Glimpses into how, exactly, psychedelics might work to treat a wide range of illnesses underscore the need for further research, which is stymied without decriminalization. A pair of 2016 studies at New York University and Johns Hopkins, examining the effects of psilocybin on cancer patients, offer a clue. Patients diagnosed with cancer often experience clinical levels of depression and anxiety. In the studies, after a supervised trip on shrooms, 80 percent of cancer patients exhibited clinically significant reductions in depression and anxiety, and these reductions were still present at least seven months after the trip. Many patients described, as the New York Times put it, “a mystical experience of selfless unity,” in which they seemed to break through pernicious patterns of thought and felt a transcendent connection with the universe. One patient described his trip: “images flew by like shooting stars: a spinning world that looked like a blue-green chessboard; himself on a stretcher in front of a hospital; his parents, gazing at him with aching sadness as he reached out to them, suffused with childlike love.” Importantly, the researchers saw a correlation between the intensity of mystical experience that the patients described and their decrease in anxiety and depression.

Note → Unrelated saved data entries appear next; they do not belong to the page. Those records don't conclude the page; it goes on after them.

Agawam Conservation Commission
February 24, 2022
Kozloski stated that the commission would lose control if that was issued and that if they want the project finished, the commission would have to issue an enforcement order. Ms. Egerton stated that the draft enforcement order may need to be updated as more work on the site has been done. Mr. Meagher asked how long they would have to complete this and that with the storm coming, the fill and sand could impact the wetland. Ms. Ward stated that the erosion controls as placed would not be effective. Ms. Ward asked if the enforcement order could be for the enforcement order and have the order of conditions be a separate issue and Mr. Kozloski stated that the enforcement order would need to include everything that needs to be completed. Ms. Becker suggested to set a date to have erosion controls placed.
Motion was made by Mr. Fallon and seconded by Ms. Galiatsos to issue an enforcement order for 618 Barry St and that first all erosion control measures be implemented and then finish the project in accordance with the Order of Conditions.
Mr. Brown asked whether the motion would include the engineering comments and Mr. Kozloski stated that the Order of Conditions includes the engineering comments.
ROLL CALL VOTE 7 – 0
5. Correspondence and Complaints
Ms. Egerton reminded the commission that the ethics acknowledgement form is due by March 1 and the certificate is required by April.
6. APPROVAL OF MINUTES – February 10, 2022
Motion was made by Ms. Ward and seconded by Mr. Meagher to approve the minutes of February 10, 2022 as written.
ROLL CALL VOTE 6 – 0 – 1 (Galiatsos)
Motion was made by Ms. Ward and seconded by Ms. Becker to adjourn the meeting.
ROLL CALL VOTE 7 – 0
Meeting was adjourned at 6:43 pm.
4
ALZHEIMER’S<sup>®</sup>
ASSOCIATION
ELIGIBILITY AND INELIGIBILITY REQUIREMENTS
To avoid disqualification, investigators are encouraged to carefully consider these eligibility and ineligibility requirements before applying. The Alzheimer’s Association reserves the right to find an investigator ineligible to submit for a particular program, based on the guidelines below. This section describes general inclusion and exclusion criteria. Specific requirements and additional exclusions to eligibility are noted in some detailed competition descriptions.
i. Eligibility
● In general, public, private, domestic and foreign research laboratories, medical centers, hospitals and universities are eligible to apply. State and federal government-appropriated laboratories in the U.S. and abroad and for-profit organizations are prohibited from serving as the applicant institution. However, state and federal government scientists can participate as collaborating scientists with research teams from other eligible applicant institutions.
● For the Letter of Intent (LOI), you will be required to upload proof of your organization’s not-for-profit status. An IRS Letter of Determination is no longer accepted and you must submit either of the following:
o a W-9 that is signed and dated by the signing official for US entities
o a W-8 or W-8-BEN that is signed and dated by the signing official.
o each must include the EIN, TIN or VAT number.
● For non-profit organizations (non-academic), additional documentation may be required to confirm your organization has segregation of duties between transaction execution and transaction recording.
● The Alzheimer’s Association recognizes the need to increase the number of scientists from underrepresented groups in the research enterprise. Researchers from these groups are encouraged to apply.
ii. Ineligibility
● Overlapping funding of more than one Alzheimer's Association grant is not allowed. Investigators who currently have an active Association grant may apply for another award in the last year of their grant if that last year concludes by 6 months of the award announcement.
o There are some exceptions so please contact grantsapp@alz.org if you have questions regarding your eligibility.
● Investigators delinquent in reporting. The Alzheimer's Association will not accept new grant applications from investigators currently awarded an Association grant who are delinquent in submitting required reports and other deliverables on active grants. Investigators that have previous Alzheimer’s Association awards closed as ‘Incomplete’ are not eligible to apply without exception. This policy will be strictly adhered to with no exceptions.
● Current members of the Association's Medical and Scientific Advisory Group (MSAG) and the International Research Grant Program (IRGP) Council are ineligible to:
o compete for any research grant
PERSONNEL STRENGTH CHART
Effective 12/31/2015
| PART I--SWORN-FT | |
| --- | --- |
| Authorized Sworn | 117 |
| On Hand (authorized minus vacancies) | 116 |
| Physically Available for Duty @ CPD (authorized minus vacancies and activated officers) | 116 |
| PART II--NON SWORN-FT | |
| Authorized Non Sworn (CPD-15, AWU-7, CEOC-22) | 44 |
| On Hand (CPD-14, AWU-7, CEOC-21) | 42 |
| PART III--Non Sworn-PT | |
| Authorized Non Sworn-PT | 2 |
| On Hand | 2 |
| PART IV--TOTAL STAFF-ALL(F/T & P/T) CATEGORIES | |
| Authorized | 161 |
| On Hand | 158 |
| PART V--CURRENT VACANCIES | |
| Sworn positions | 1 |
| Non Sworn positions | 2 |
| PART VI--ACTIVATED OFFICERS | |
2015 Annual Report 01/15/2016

Yet, individuals with mental illnesses are not the only ones who stand to benefit from the using psychedelics. According to Johns Hopkins researcher Robert Jesse, psychedelics can potentially help healthy people too. Psychedelics can permanently alter one’s view of reality, often (albeit not always) for the better. Michael Pollan describes the altered states of consciousness that ordinary people can experience: “The premise of psychedelic research is that this special group of molecules can give us access to other modes of consciousness that might offer us specific benefits, whether therapeutic, spiritual or creative.”  For centuries, humans have sought to cultivate altered states of consciousness through means that do not always require psychoactive chemicals, such as meditation. But LSD and shrooms can provide glimpses of these states without having to spend years as a Buddhist monk.


In May, Denver became the first city in the United States to decriminalize psilocybin. Oakland, California soon followed. In 2020, California and Oregon will likely add initiatives to their ballots for the decriminalization of psilocybin. Similar movements are occurring in Canada and Australia. Even mainstream politicians are starting to notice: in June Alexandria Ocasio-Cortez filed legislation for the removal of legal hurdles for scientists conducting psychedelic research.


Even while the future of psychedelic research and use seems promising, none of this is to say that these drugs go without a risk. The potential of a bad trip is real; people should be informed of the risk, and should understand the proper procedures for minimizing the risk. The research, though promising, is also young, and important questions remain. But as long as there are legal and social barriers to this research, these questions will not be thoroughly answered. Decriminalization is the logical step to realizing psychedelics’ potential to improve lives.